La presión de las minorías y las víctimas de los paramilitares logró desempolvar en el 2006 la discusión sobre la propiedad rural del suelo.
Por Carlos Eduardo Huertas para Verdad Abierta
Debate sobre la tierra en Colombia. Foto SEMANA. |
El debate sobre la propiedad de la tierra en 2005 fue un terreno fértil para manifestaciones, luchas y acciones políticas. Los indígenas de Cauca hicieron varias tomas de fincas privadas para reclamar territorios ancestrales. Las comunidades negras del Pacífico denunciaron que megaproyectos agrícolas, auspiciados por el gobierno, ocupan sus tierras. Y las negociaciones para la desmovilización de los paramilitares también agitaron el debate, ya que sus víctimas demandan que se les repare y restituya los bienes que les fueron usurpados a sangre y fuego.
Que esto suceda en un país en el que según cálculos del Instituto Geográfico Agustín Codazzi y Corpoica, el 0,4 por ciento de los propietarios, tienen el 61 por ciento de las tierras, no es un asunto menor. Además, si se tiene en cuenta la acogida que han tenido movimientos sociales contra el latifundio en países como Brasil y Venezuela, hace pensar que el tema de la reforma agraria, evadido por múltiples gobiernos, pronto tendrá mucha presión para que sea encarado.
La protesta indígena comenzó en septiembre, cuando un grupo de paeces se tomó la finca La Emperatriz, en Cauca. Ellos se justificaron argumentando que el gobierno incumplió un acuerdo en el que aceptó reparar esta comunidad con tierras, por una masacre en la que habría participado la Policía.
Esta ocupación dio pie para que otros grupos indígenas de ese departamento llevaran a cabo lo que llaman “la liberación de la madre tierra”, que se ha traducido en nuevas tomas de fincas, con las que buscan que se les amplíen los linderos de sus resguardos en tierras más aptas para la agricultura. Este movimiento logró en pocos días, sólo en el departamento de Cauca, 18 nuevas invasiones. También se dieron ocupaciones en los departamentos de Nariño y Tolima. Incluso en este último departamento hubo una multitudinaria marcha en la que participaron campesinos. El gobierno logró una tregua en las protestas tras una agenda de negociación prevista para los últimos días del año. Sin embargo, pesea los acuerdos que se logren, este mecanismo de presión para buscar reivindicaciones en el tema de tierras amenaza con ser usado en otras zonas del país.
La situación de las comunidades negras en el Pacífico, en especial las del Bajo Atrato, también mereció atención este año. Ellos aseguran que luego de ser desplazados por paramilitares, sus tierras están siendo ocupadas por un gigantesco sembradío de palma africana. Luego de muchas protestas y exigencias, incluso de la Corte Interamericana, este año el gobierno produjo un primer documento en el que evidencia la ocupación indebida de las tierras por empresarios palmicultores. Estos impugnaron el informe y, luego de meses de ‘precisiones’, se anunció que algunos de los títulos de los empresarios sí eran legales, según el Incoder, la entidad encargada de aclarar este tema. Sin embargo, sólo para abril del próximo año se tendrá un informe definitivo que seguro dará de qué hablar.

**EJERCICIO 1**
Presenta como tabla Markdown, con las columnas «Posición» y «Texto», las líneas de los registros que van desde la que contiene "France (French)" hasta el final de los registros, ambas incluidas. Omite las líneas en blanco.

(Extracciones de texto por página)
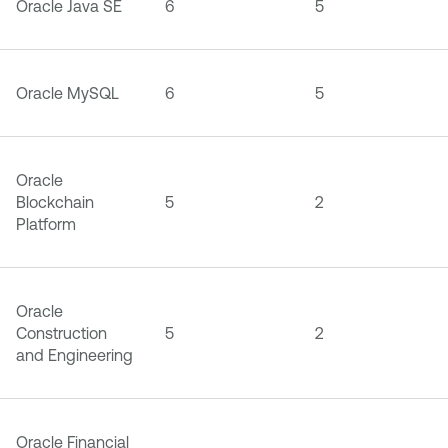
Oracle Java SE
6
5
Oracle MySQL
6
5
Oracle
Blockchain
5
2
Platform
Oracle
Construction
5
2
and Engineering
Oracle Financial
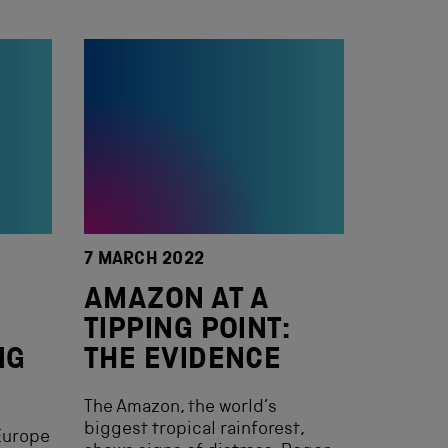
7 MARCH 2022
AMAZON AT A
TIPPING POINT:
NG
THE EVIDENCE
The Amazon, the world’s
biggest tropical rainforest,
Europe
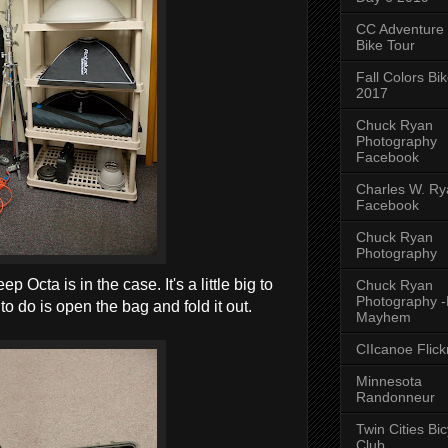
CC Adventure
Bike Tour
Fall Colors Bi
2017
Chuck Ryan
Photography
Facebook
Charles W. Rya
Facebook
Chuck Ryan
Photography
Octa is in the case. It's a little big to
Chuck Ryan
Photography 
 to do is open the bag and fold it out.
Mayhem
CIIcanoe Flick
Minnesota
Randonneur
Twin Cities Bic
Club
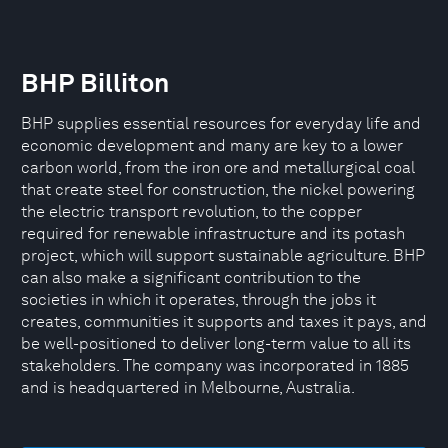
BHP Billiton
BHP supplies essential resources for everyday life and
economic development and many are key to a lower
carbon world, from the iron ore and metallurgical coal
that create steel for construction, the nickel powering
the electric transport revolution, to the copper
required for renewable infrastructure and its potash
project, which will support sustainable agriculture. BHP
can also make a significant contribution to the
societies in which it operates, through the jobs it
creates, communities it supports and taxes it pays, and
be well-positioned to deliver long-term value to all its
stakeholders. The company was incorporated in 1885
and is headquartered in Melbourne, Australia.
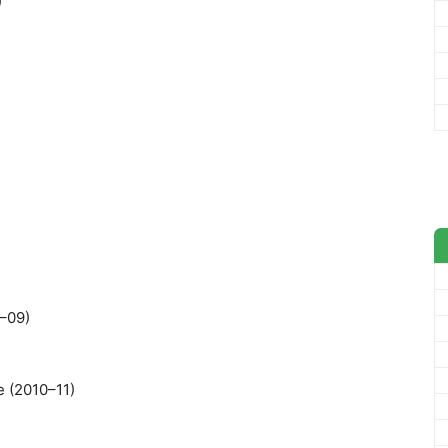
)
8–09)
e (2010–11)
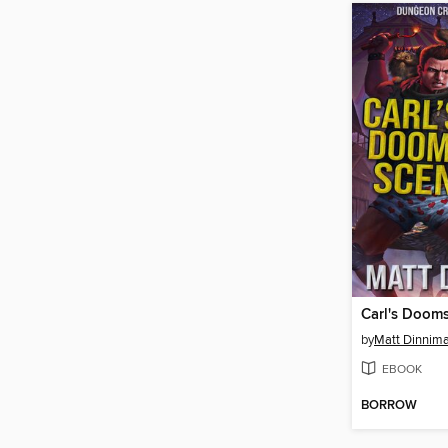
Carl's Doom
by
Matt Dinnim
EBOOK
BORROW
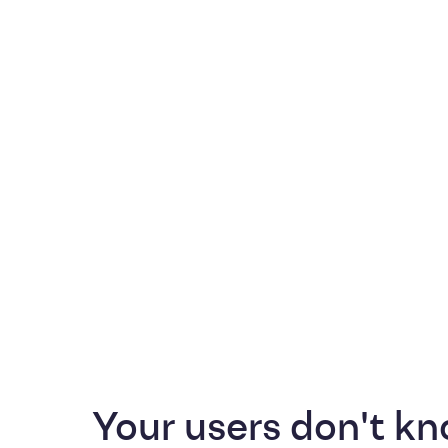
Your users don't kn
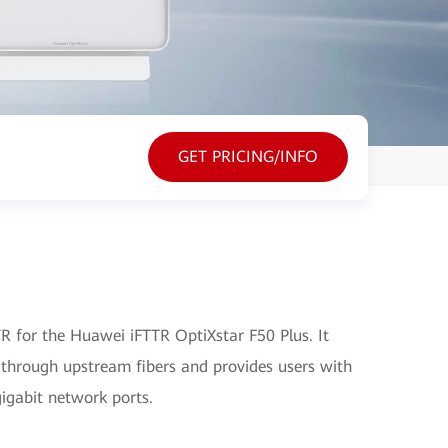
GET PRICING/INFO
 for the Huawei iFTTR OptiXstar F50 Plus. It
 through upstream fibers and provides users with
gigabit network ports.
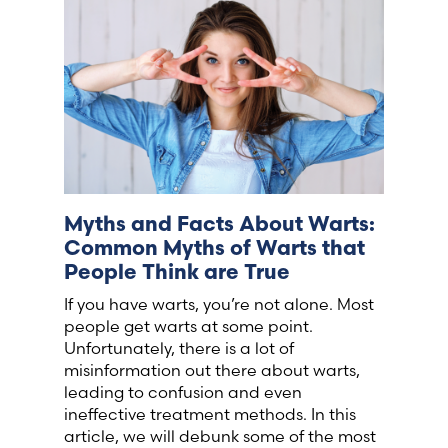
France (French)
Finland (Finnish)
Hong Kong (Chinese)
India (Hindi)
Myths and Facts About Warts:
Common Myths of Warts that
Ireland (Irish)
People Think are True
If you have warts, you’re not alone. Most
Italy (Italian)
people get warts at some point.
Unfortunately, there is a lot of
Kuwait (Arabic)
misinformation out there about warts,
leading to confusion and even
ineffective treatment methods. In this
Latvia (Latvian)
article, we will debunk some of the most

**EJERCICIO 2**
Cita textualmente, del artículo sobre la tierra en Colombia, el pasaje que va desde "La protesta indígena" hasta "participado la Policía.".

**RESULTADO DEL EJERCICIO 1**
| Posición | Texto |
|---|---|
| 1 | France (French) |
| 2 | Finland (Finnish) |
| 3 | Hong Kong (Chinese) |
| 4 | India (Hindi) |
| 5 | Myths and Facts About Warts: |
| 6 | Common Myths of Warts that |
| 7 | Ireland (Irish) |
| 8 | People Think are True |
| 9 | If you have warts, you’re not alone. Most |
| 10 | Italy (Italian) |
| 11 | people get warts at some point. |
| 12 | Unfortunately, there is a lot of |
| 13 | Kuwait (Arabic) |
| 14 | misinformation out there about warts, |
| 15 | leading to confusion and even |
| 16 | ineffective treatment methods. In this |
| 17 | Latvia (Latvian) |
| 18 | article, we will debunk some of the most |

**RESULTADO DEL EJERCICIO 2**
La protesta indígena comenzó en septiembre, cuando un grupo de paeces se tomó la finca La Emperatriz, en Cauca. Ellos se justificaron argumentando que el gobierno incumplió un acuerdo en el que aceptó reparar esta comunidad con tierras, por una masacre en la que habría participado la Policía.